• [Testo da analizzare]
L’istituzione del tributo comunale sui rifiuti e sui servizi (art.14 del D.L. 6/12/2011, n.2011)

di Alberto PIEROBON

Tra le molte novità ambientali del decreto cosiddetto “Monti”, sulle quali ci soffermeremo prossimamente - una volta verificato se (e come) gli emendamenti comporteranno modifiche al testo originario - incontriamo all’art.14 la <Istituzione del tributo comunale sui rifiuti e sui servizi>.

In verità di rimaneggiamento,se non di rifondazione, del tributo in parola si è parlato recentemente con il RES, un tributo (una cosiddetta service tax2) pensato nell’alveo del federalismo fiscale municipale (art.14, comma 7 del D.Lgs. 14 marzo 2011,n.233), che riguardava non solo i rifiuti, ma pure i servizi indivisibili (illuminazione, manutenzione, pulizia delle strade, etc.), quindi anch’essa legata alla detenzione, occupazione, possesso (a qualsiasi titolo) di un locale o aree presuntive di produzione di rifiuti secondo quantità e qualità medie ordinarie, in relazione agli usi e alla tipologia di attività svolte. Rimanevano possibili le ipotesi di esenzioni e riduzioni tramite previsione regolamentare dei Comuni. Le realtà che avevano avviato sistemi di misurazioni cosiddetti “puntuali” potevano applicare una tariffa avente natura corrispettiva. Un elemento nuovo riguardava una sorta di no tax area per redditi fino ad una certa soglia,oppure versanti in altre condizioni reddituali. Prima ancora, con Legge delega n.42 del 2009 si evocava un nuovo tributo immobiliare (sempre una “service tax”) che però sembrava essere un accorpamento di altri proventi eterogenei (IVA, IRPEF,sui trasferimenti, e, una parte di TARSU e di TIA)4.

• [Informazioni]
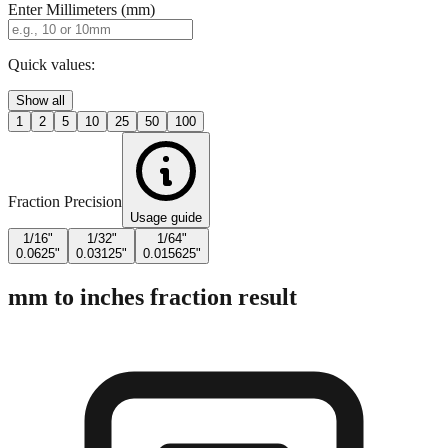
Quick values:
Show all
1
2
5
10
25
50
100
Fraction Precision
Usage guide
1/16"
1/32"
1/64"
0.0625"
0.03125"
0.015625"
mm to inches fraction result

• [Descrizione del compito] Riproduci per intero, senza alcuna modifica, il testo sul tributo comunale sui rifiuti e sui servizi. Le righe qui non servono a nulla.

• [Risultato]
L’istituzione del tributo comunale sui rifiuti e sui servizi (art.14 del D.L. 6/12/2011, n.2011)

di Alberto PIEROBON

Tra le molte novità ambientali del decreto cosiddetto “Monti”, sulle quali ci soffermeremo prossimamente - una volta verificato se (e come) gli emendamenti comporteranno modifiche al testo originario - incontriamo all’art.14 la <Istituzione del tributo comunale sui rifiuti e sui servizi>.

In verità di rimaneggiamento,se non di rifondazione, del tributo in parola si è parlato recentemente con il RES, un tributo (una cosiddetta service tax2) pensato nell’alveo del federalismo fiscale municipale (art.14, comma 7 del D.Lgs. 14 marzo 2011,n.233), che riguardava non solo i rifiuti, ma pure i servizi indivisibili (illuminazione, manutenzione, pulizia delle strade, etc.), quindi anch’essa legata alla detenzione, occupazione, possesso (a qualsiasi titolo) di un locale o aree presuntive di produzione di rifiuti secondo quantità e qualità medie ordinarie, in relazione agli usi e alla tipologia di attività svolte. Rimanevano possibili le ipotesi di esenzioni e riduzioni tramite previsione regolamentare dei Comuni. Le realtà che avevano avviato sistemi di misurazioni cosiddetti “puntuali” potevano applicare una tariffa avente natura corrispettiva. Un elemento nuovo riguardava una sorta di no tax area per redditi fino ad una certa soglia,oppure versanti in altre condizioni reddituali. Prima ancora, con Legge delega n.42 del 2009 si evocava un nuovo tributo immobiliare (sempre una “service tax”) che però sembrava essere un accorpamento di altri proventi eterogenei (IVA, IRPEF,sui trasferimenti, e, una parte di TARSU e di TIA)4.